Ook bleek de deadline waarop producenten hun verslagen klaar moesten hebben later te liggen dan die van de overheid, terwijl laatstgenoemde daarop beslissingen moest nemen. Verder werd er eerst nog een (in dit geval niet verplichte) internetconsultatie gedaan over de bijdrage van producenten en vergoedingen voor gemeentes en provincies.

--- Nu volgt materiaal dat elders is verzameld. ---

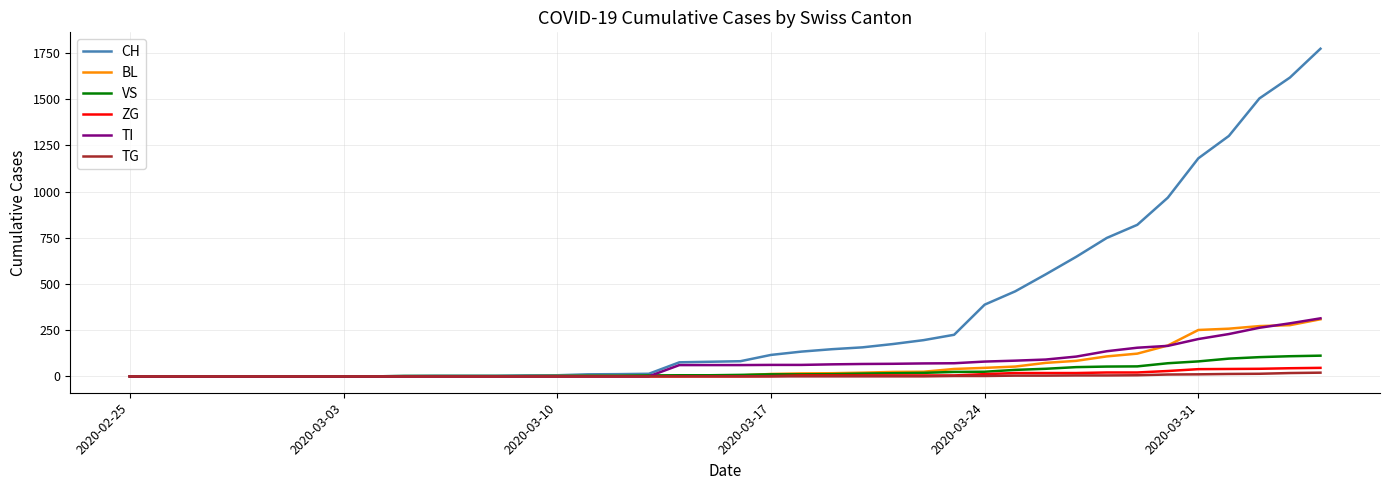

Which series has the largest range (max minus min)?

CH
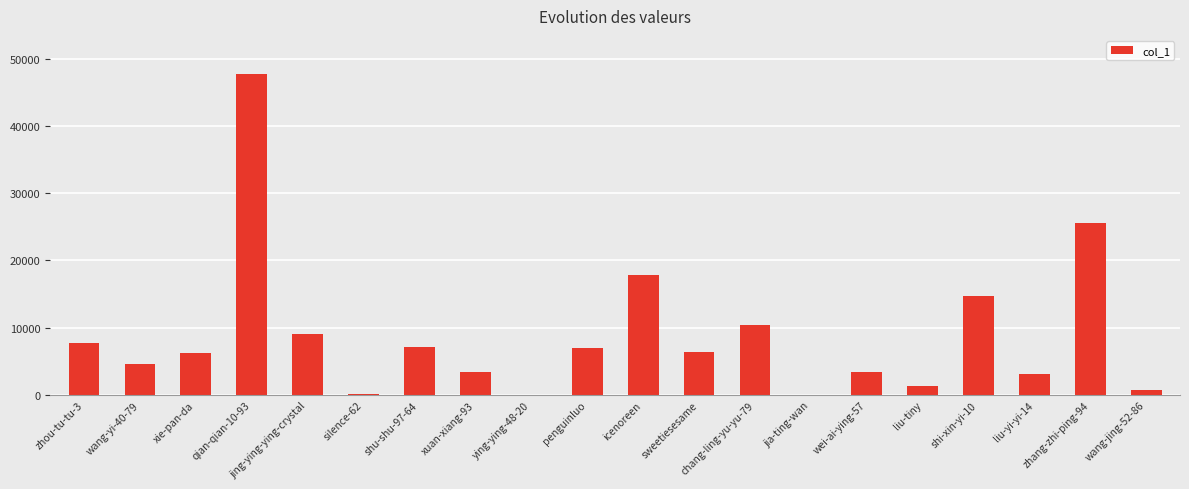

At which label is the value closest to 23839?

zhang-zhi-ping-94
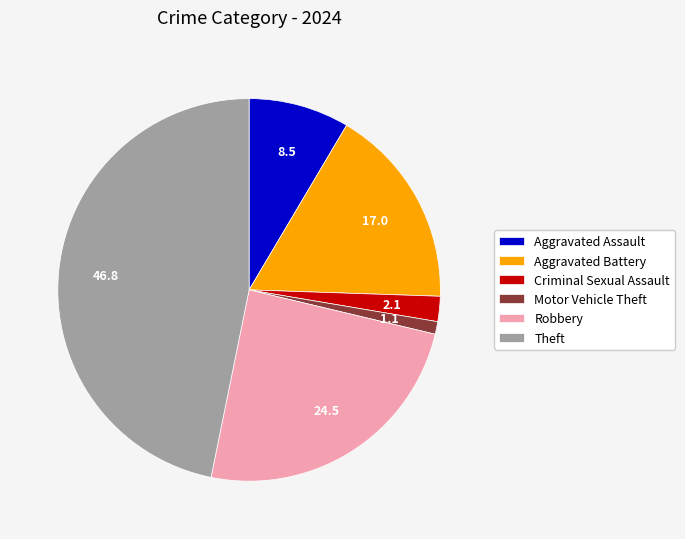

How many segments does this pie chart have?

6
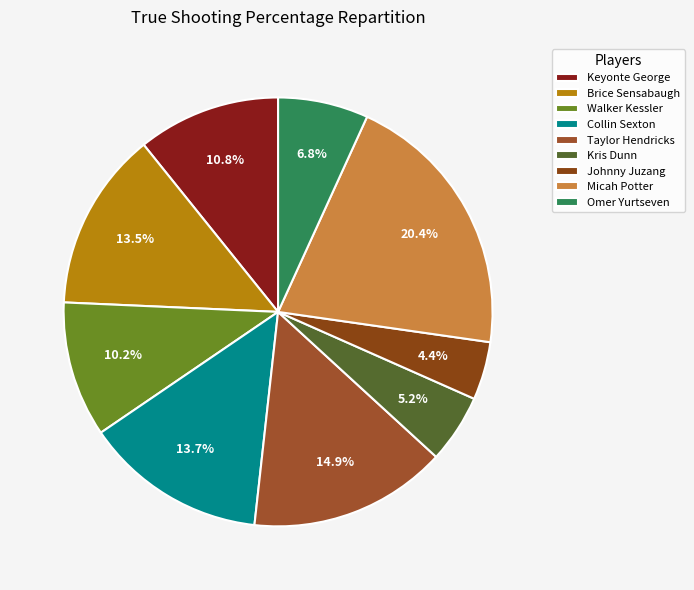

Combined, what portion of the pie is Kris Dunn and Walker Kessler?

15.4%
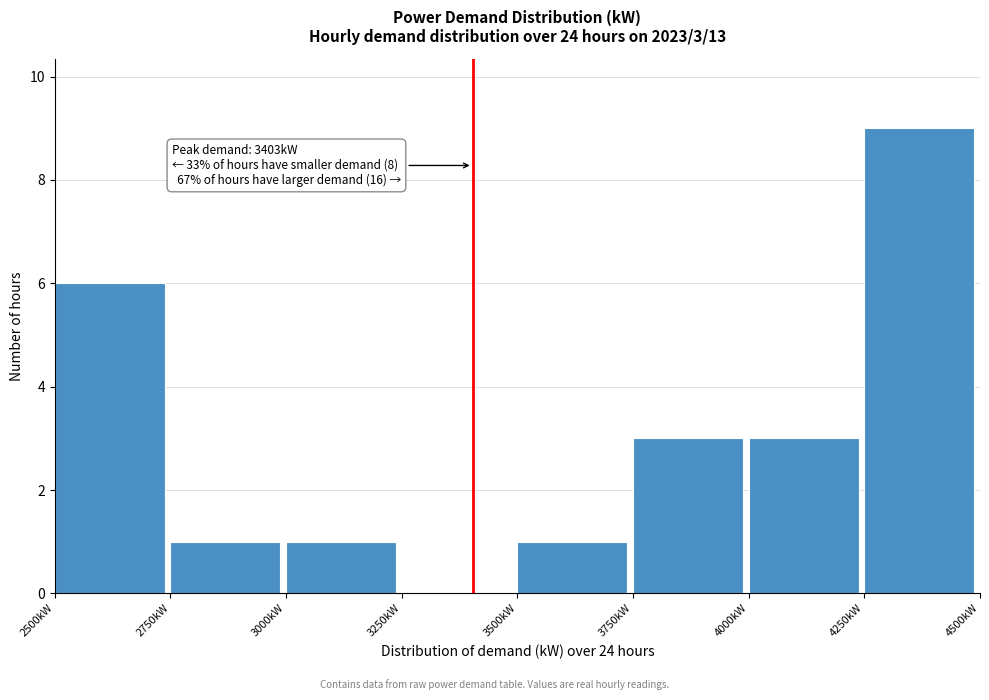

Which range on the x-axis has the tallest bar?

4250 to 4500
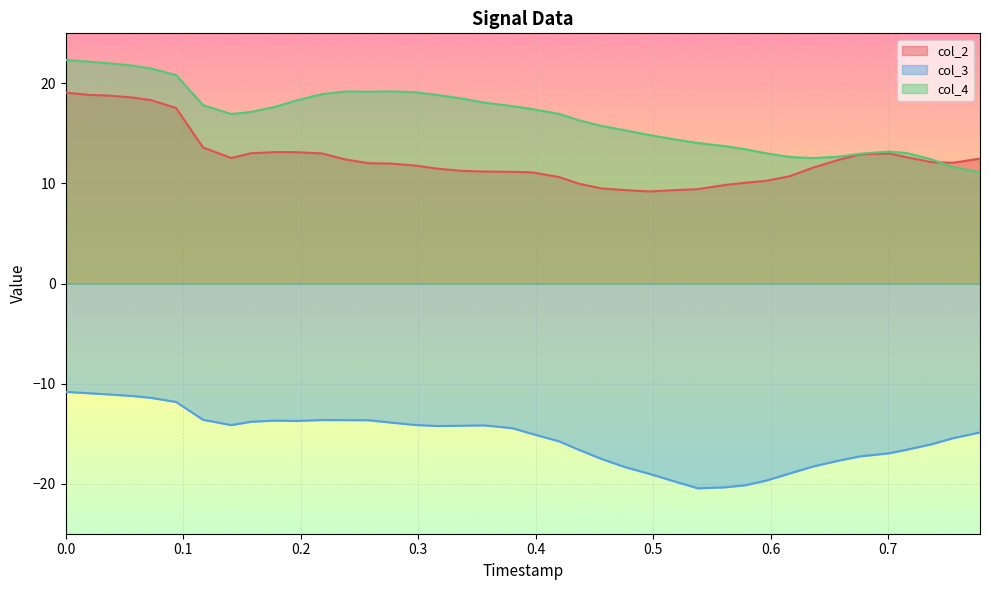

What is the minimum value for col_4?

11.1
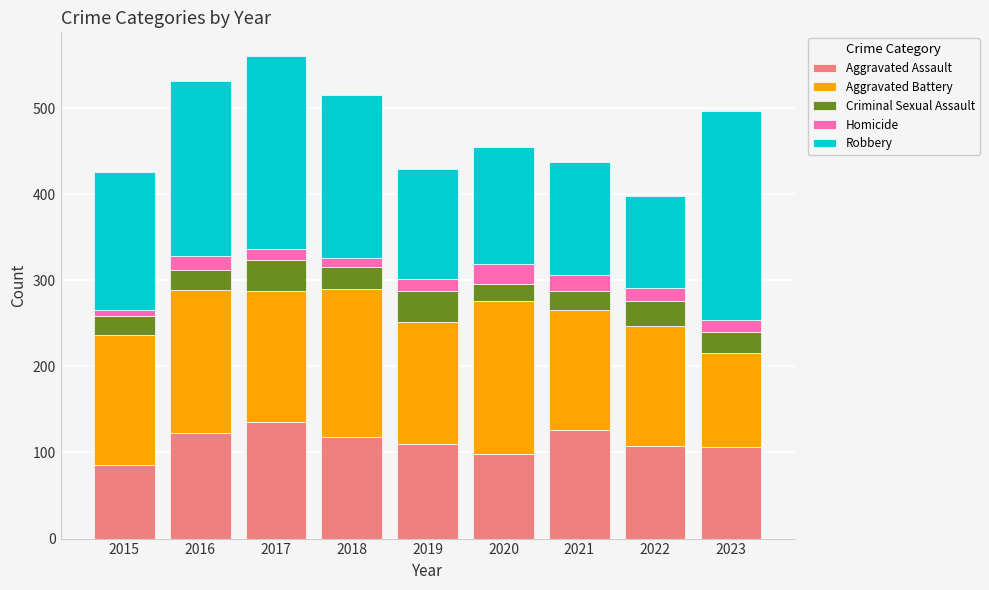

What is the difference between the maximum and minimum values in the Aggravated Assault series?

49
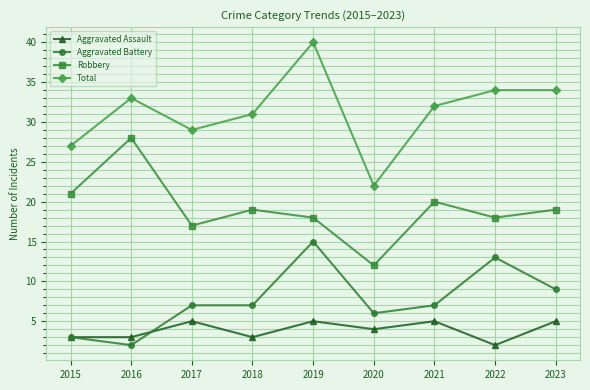

True or false: Aggravated Battery and Total cross at least once.

False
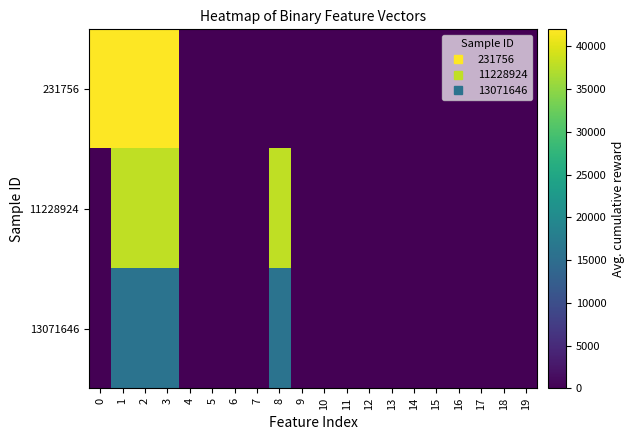

Reading left to right, extract all data points from this chart.

231756: 0=42000	1=42000	2=42000	3=42000	4=0	5=0	6=0	7=0	8=0	9=0	10=0	11=0	12=0	13=0	14=0	15=0	16=0	17=0	18=0	19=0
11228924: 0=0	1=38000	2=38000	3=38000	4=0	5=0	6=0	7=0	8=38000	9=0	10=0	11=0	12=0	13=0	14=0	15=0	16=0	17=0	18=0	19=0
13071646: 0=0	1=16000	2=16000	3=16000	4=0	5=0	6=0	7=0	8=16000	9=0	10=0	11=0	12=0	13=0	14=0	15=0	16=0	17=0	18=0	19=0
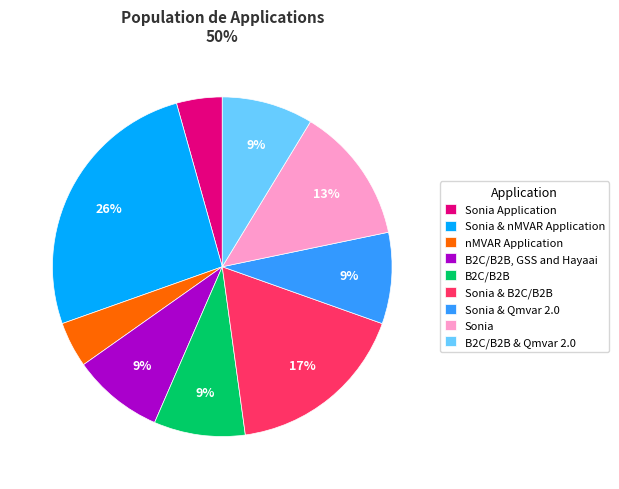

Combined, do Sonia Application and Sonia & Qmvar 2.0 account for over 50%?

No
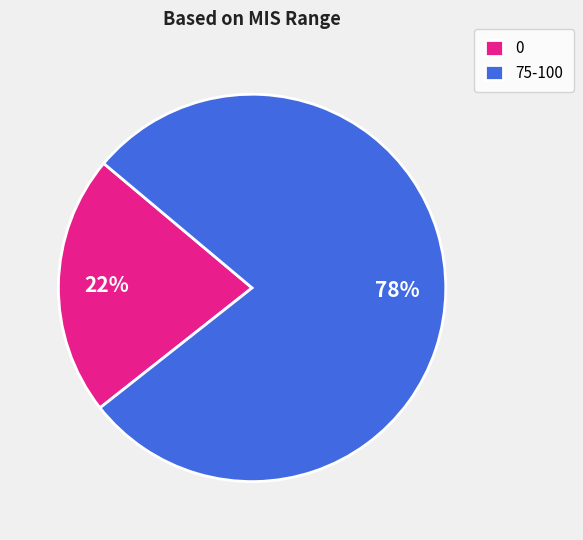

How many slices are in this pie chart?

2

Levensmiddelensector heeft behoefte aan duidelijkheid
Uit de reacties van verschillende organisaties blijkt dat er vooral behoefte is aan duidelijkheid. Zo reageert de Federatie Nederlandse Levensmiddelen Industrie (FNLI): "Onze leden verwerken (agrarische) grondstoffen tot hoogwaardige producten voor de consument. Omdat deze producten worden verpakt in een breed scala van verpakkingen is het van belang dat de vergoedingen voor de opruimkosten van zwerfafval op een navolgbare manier worden vastgesteld, zodat producenten een goed inzicht hebben in de bijdragen die ze moeten betalen."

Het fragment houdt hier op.